Task requirements:
Replace "Thursday" with "Wednesday" in the lines starting at the one containing "Silvana Di Vora" and ending at the last line, with nothing else changed. Leave the pictures out.

------------

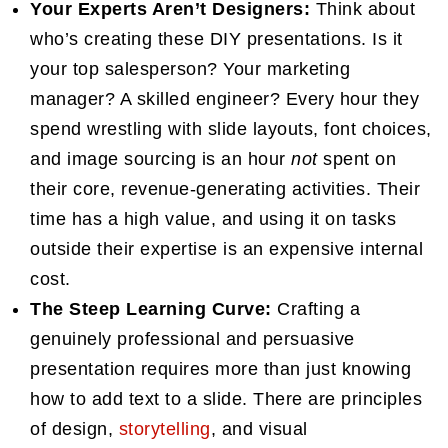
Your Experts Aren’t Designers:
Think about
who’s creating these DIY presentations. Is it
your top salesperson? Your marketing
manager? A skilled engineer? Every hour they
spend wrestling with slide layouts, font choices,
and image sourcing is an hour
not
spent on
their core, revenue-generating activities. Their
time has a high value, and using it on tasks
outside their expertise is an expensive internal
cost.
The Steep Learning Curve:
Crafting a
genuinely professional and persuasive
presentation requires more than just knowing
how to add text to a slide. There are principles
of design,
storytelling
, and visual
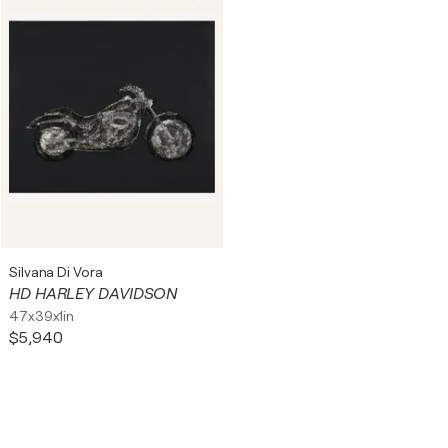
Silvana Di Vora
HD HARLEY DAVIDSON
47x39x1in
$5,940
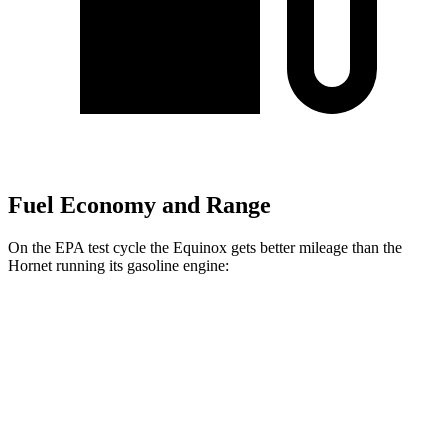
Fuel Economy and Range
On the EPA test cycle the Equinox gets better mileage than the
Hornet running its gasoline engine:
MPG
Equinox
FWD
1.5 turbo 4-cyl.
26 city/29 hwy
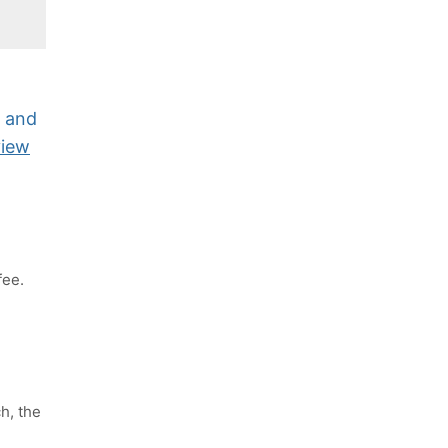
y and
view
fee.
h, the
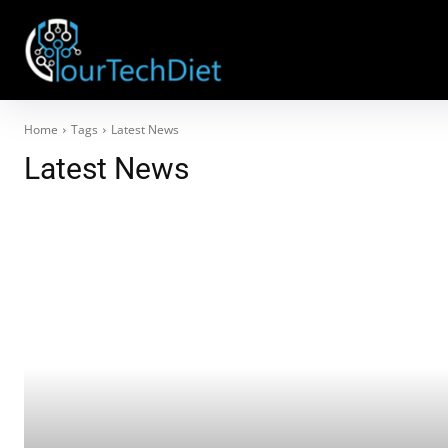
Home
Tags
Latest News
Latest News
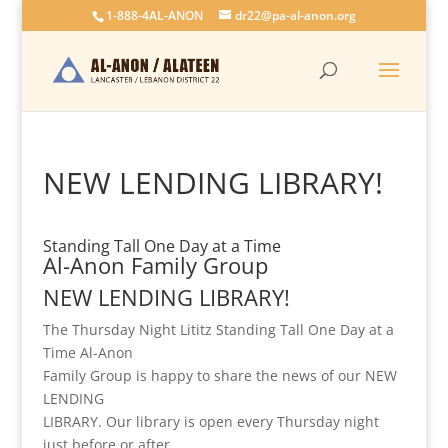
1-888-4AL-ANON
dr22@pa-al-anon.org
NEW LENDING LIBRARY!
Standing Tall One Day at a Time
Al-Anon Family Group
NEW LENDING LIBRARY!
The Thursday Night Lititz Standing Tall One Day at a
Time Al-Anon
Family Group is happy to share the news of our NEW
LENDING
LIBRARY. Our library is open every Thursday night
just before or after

------------

Reply to the exercise:
Silvana Di Vora
HD HARLEY DAVIDSON
47x39x1in
$5,940
Fuel Economy and Range
On the EPA test cycle the Equinox gets better mileage than the
Hornet running its gasoline engine:
MPG
Equinox
FWD
1.5 turbo 4-cyl.
26 city/29 hwy
y and
view
fee.
h, the
Home
Tags
Latest News
Latest News
1-888-4AL-ANON
dr22@pa-al-anon.org
NEW LENDING LIBRARY!
Standing Tall One Day at a Time
Al-Anon Family Group
NEW LENDING LIBRARY!
The Wednesday Night Lititz Standing Tall One Day at a
Time Al-Anon
Family Group is happy to share the news of our NEW
LENDING
LIBRARY. Our library is open every Wednesday night
just before or after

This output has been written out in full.